Makes sense to me. I definitely agree that explicit "morality systems" aren't up to much.

I'm trying to think of games that handled morality well. Sadly, very few come to mind.

Deus Ex did a decent job. On the one hand, the player is occasionally reminded of the humanity of their enemies (by Paul, by the parents in the restaurant, by QM Carter, by various e-mails referring to Gunther). Furthermore, the player is given plenty of non-lethal means to take down said enemies. On the other hand, the game does not punish the player for killing.
I thought it was pretty effective. I know I certainly made a point of using the non-lethal stuff whenever possible. Also, at first I didn't have any qualms about killing the MJ12 guys since they seemed pretty evil. Then I met those parents. From then on it was tear gas and tranq-darts only.

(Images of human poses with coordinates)
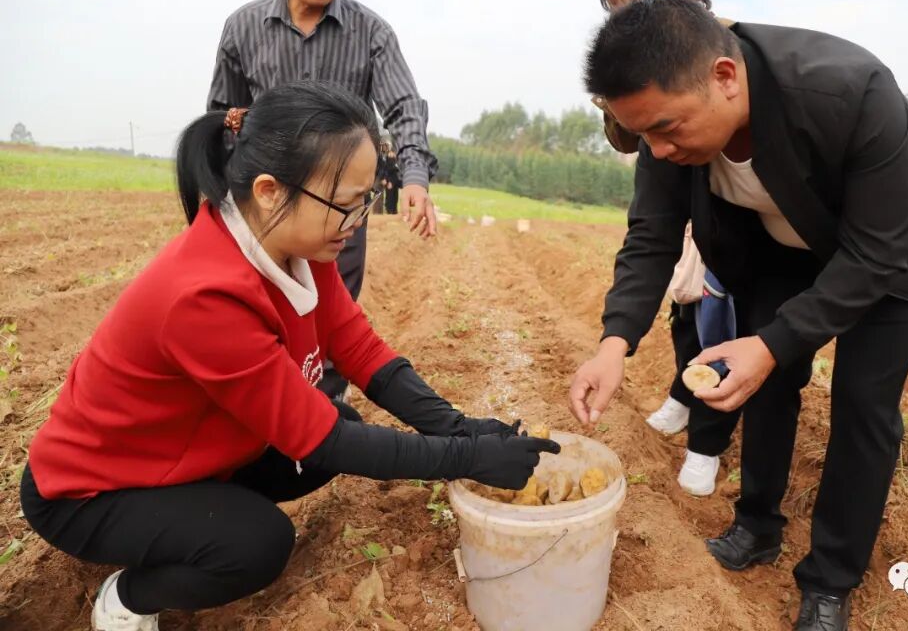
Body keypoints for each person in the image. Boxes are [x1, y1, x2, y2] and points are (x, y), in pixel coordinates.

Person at [21, 82, 559, 631]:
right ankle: (128, 597)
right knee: (257, 544)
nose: (358, 221)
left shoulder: (298, 243)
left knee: (337, 426)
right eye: (346, 204)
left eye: (366, 201)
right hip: (91, 489)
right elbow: (322, 438)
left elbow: (362, 352)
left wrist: (463, 429)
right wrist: (467, 459)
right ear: (271, 190)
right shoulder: (205, 296)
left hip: (184, 454)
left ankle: (195, 516)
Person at [569, 0, 908, 631]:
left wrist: (776, 340)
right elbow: (652, 235)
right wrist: (614, 342)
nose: (661, 151)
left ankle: (831, 579)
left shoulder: (848, 89)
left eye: (669, 129)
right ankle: (757, 524)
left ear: (724, 77)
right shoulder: (662, 123)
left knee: (863, 404)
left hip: (893, 248)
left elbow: (875, 251)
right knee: (758, 377)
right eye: (645, 136)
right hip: (785, 239)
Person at [207, 0, 437, 401]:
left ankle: (321, 402)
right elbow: (223, 117)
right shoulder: (243, 28)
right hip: (265, 203)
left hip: (337, 207)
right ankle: (263, 393)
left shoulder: (371, 33)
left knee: (328, 311)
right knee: (257, 304)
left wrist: (414, 176)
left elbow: (404, 106)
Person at [595, 0, 740, 496]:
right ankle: (685, 395)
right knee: (686, 314)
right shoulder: (632, 74)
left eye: (635, 6)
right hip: (680, 214)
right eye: (616, 15)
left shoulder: (715, 46)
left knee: (721, 321)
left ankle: (708, 441)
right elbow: (634, 146)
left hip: (729, 215)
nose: (627, 23)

STUDY QUESTIONS:
1) In the post about morality in games, substitute "video games" for "games" and write out the passage that begins at "Makes sense to" and stops after "come to mind.".
2) Proceed with the post about morality in games, picking up after its final sentence.
The entries are not needed for anything here.

ANSWERS IN ORDER:
1)
Makes sense to me. I definitely agree that explicit "morality systems" aren't up to much.

I'm trying to think of video games that handled morality well. Sadly, very few come to mind.

2)
I also thought Far Cry 2 was pretty interesting, although for different reasons then those mentioned in the linked article. The enemies would often exhibit some very "human" behaviours that invariably made me feel sorry for them. On one occasion I was sneaking through an abandoned train yard looking for a good sniping spot. All of a sudden an enemy stepped out and started blazing away at me. I drew my sidearm and shot back, wounding him, then took cover. A second enemy emerged and began dragging the wounded guy to safety, all the while reassuring him that everything was going to be all right. Despite having a clean shot at both of them, I suddenly found myself entirely unwilling to gun them down.

Those are the two most prominent for me. There would probably be others though. Mass Effect perhaps? The renegade/paragon thing wasn't so great (renegade basically just boiled down to being rude and/or evil while paragon meant being polite and saintly) but it did have some interesting dilemmas.

So, uh... yeah. Basically I agree with the author of that article.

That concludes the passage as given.